This afternoon, Max passed out cold on the kitchen floor after a rousing three hour game of hide and seek, otherwise known as mommy-pretends-to-be-looking-for-Max-while-she-is-really-weeding-the-garden-until-Max-gets-bored-and-runs-behind-mama-scares-her-and-sets-off-a-round-the-house-three-times-chase-catch-and-repeat game. Anxious to get a load of laundry on the line while the baby was happy in the front pack and the eldest was with his friends, the amigos, exploding diet coke two-liters via mentos fresh mints (described, perhaps, in detail some other time), I stepped over Max twice before pausing to look down.

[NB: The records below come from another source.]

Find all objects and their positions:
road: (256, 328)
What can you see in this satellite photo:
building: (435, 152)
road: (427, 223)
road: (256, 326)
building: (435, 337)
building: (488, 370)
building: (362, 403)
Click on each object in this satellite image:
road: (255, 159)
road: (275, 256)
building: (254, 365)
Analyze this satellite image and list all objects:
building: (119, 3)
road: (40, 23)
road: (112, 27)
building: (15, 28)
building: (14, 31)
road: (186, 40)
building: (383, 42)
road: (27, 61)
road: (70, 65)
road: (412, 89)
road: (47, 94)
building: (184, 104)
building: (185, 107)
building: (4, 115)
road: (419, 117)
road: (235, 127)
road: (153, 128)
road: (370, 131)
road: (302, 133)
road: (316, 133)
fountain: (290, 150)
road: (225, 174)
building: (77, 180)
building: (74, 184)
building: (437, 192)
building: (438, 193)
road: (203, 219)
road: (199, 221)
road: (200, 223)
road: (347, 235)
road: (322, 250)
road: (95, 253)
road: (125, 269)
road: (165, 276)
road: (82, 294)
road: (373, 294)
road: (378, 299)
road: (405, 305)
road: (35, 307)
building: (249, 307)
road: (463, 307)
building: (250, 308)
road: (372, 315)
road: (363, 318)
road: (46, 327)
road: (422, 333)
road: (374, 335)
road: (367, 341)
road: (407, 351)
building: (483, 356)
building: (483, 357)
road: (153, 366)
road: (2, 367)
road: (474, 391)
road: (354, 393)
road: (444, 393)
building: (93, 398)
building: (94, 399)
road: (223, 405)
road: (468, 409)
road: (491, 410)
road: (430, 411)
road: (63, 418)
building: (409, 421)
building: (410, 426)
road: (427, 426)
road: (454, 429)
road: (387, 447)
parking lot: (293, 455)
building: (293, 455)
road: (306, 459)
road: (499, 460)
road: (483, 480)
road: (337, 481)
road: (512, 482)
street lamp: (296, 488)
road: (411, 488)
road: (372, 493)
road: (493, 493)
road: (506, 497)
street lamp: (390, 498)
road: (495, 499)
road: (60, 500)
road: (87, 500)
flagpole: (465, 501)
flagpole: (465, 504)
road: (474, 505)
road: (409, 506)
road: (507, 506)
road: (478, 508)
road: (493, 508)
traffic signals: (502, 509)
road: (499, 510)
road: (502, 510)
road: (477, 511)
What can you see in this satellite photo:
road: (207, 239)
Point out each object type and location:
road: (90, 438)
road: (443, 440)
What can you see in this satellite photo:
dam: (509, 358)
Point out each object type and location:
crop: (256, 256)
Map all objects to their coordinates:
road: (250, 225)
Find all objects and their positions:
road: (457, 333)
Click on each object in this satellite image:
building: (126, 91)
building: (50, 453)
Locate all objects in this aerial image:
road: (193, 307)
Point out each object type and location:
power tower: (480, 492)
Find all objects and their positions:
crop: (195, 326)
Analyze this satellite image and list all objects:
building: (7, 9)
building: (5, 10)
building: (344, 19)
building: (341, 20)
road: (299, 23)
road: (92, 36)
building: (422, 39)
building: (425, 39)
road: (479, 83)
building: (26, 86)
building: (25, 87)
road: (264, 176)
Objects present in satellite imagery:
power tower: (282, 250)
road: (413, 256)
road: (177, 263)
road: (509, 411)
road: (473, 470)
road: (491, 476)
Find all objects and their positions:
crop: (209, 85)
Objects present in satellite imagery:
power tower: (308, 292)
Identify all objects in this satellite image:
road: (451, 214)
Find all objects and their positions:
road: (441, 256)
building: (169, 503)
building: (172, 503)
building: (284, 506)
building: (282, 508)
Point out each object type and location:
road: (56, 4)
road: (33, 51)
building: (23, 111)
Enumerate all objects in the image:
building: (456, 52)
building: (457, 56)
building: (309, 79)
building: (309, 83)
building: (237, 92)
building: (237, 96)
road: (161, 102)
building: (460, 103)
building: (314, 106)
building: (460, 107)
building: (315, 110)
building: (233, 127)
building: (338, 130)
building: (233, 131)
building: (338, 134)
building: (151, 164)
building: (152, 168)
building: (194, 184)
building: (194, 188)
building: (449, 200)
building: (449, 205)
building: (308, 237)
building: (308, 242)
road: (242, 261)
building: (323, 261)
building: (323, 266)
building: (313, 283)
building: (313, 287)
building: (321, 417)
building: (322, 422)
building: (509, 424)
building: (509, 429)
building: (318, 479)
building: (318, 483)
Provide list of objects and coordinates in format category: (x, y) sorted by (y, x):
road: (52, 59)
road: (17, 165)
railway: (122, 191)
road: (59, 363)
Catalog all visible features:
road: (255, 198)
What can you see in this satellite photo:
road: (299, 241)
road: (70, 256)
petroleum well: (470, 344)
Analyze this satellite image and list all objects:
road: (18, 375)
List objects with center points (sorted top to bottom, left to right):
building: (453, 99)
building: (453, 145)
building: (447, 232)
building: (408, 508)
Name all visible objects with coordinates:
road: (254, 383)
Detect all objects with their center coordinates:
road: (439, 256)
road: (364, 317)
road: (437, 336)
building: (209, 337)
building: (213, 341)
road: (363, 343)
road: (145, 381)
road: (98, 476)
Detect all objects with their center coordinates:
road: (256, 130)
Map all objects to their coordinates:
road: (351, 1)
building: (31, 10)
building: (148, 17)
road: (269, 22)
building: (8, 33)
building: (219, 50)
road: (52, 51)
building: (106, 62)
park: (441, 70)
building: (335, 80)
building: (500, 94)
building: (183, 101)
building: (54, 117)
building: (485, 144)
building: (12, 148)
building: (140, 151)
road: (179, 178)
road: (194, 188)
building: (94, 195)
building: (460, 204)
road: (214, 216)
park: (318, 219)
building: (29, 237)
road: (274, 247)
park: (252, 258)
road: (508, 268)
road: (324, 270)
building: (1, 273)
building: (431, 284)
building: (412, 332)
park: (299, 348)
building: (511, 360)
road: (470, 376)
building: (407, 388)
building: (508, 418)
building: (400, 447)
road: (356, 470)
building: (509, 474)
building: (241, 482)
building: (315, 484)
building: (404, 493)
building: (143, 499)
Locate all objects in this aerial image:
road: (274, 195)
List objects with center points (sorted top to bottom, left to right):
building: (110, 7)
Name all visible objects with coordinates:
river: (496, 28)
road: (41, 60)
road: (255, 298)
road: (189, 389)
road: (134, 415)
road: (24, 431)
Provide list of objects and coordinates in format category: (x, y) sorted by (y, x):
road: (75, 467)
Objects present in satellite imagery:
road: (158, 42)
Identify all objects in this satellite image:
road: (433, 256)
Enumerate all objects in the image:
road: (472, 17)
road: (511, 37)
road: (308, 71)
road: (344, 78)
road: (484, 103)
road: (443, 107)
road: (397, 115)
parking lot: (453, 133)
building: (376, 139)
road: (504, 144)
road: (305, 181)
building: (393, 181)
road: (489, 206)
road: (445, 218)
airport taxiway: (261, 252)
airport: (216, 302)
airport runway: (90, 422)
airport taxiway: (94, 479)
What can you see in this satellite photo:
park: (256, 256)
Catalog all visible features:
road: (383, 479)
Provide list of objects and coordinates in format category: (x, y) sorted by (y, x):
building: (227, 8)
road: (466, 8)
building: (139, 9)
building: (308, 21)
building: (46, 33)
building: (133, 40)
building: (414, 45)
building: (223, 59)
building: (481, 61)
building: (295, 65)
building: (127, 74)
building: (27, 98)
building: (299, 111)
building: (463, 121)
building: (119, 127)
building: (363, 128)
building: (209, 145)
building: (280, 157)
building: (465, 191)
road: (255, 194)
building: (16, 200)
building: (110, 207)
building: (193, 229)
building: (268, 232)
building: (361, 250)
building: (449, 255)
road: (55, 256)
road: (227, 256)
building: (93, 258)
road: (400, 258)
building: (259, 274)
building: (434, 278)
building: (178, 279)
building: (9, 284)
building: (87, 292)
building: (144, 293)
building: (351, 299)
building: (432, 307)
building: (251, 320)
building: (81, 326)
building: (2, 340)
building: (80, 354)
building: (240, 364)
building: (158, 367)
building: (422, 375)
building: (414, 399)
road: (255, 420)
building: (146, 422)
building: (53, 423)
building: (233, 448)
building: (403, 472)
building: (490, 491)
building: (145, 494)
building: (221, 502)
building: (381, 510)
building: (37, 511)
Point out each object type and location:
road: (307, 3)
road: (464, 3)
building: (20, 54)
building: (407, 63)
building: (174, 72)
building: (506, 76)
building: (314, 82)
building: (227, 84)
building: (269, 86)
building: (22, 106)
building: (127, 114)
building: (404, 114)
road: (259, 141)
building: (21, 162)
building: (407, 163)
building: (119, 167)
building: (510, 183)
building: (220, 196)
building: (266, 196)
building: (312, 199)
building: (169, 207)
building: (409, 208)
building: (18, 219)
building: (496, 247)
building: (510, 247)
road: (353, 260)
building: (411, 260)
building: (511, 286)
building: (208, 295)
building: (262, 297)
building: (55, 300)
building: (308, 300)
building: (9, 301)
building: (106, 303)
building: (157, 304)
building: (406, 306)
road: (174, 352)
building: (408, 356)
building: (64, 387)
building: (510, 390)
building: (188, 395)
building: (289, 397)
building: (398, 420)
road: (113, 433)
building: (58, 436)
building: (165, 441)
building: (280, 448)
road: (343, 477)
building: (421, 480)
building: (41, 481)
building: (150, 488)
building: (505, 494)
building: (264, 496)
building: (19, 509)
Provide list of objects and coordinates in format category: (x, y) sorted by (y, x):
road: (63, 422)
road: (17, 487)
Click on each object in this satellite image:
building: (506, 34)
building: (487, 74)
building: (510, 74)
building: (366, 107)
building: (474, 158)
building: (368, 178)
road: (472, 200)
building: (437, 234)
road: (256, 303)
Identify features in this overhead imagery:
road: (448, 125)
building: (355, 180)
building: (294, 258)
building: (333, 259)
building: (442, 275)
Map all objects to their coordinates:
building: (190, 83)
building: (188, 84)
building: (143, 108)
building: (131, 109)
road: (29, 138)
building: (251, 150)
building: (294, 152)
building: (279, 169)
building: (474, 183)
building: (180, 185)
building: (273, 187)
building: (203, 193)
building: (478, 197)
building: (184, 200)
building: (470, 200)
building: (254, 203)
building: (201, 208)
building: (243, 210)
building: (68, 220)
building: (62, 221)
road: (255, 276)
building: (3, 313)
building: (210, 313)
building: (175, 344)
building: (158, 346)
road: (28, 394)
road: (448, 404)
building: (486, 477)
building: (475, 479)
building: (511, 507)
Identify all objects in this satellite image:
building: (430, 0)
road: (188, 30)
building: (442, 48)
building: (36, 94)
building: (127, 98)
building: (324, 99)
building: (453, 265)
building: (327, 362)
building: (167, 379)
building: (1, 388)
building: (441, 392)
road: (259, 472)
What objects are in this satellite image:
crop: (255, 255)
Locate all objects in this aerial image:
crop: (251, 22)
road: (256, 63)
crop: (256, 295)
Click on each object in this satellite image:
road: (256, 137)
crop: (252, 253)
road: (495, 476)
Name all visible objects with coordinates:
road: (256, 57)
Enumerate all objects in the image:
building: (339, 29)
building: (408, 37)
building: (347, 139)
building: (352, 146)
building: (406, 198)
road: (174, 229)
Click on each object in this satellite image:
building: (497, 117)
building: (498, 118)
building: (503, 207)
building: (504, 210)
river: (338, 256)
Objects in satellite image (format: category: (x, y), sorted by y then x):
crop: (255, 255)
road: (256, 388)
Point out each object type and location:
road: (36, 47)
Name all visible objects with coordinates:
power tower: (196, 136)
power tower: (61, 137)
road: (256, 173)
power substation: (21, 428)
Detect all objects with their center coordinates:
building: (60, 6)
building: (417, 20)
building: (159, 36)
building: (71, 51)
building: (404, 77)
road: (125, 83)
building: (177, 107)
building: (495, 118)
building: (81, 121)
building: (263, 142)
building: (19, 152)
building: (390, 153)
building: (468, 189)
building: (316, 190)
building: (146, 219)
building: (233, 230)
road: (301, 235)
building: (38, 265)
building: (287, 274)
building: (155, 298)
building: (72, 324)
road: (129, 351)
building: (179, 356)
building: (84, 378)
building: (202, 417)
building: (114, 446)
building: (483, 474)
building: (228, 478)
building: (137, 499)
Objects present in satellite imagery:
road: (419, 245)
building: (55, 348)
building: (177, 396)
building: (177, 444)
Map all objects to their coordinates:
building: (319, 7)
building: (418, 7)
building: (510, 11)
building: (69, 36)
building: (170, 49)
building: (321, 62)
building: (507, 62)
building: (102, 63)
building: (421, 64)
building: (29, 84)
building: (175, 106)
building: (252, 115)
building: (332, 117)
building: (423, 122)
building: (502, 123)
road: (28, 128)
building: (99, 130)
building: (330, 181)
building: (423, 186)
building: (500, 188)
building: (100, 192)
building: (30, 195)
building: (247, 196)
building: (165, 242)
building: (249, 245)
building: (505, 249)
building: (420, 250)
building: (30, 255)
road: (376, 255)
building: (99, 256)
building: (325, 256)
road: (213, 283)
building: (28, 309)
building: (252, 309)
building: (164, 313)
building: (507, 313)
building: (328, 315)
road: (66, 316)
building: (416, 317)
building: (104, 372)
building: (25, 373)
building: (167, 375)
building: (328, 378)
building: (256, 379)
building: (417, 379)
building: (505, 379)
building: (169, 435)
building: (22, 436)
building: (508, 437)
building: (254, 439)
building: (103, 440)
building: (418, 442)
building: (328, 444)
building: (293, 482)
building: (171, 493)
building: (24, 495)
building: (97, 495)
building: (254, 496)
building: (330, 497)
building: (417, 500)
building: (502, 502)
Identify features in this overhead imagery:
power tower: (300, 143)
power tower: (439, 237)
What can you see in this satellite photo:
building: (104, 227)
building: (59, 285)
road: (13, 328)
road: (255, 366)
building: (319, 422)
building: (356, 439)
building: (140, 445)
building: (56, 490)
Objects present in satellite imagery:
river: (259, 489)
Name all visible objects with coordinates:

His hand, still shadowed with the plumpness of a toddler, was traced with dirt. It gripped The B tight, even in his deep sleep, thumb and forefinger holding fast to the silk border of the once-plush blankie. I watched him inhale and exhale with the ease of slumber and childhood. And then, I pulled up a chair, sat down, and just watched him sleep, curled with The B, lost in his dreams. It was like a prayer.

I had a moment today, when the mindfulness of parenthood struck my core. And as I sat there, breathing in rhythm with Max, I tucked the feeling into the flattened chenille of his blankie for safe keeping.
Welcome to the blankie chronicles, the stories that make up who we are.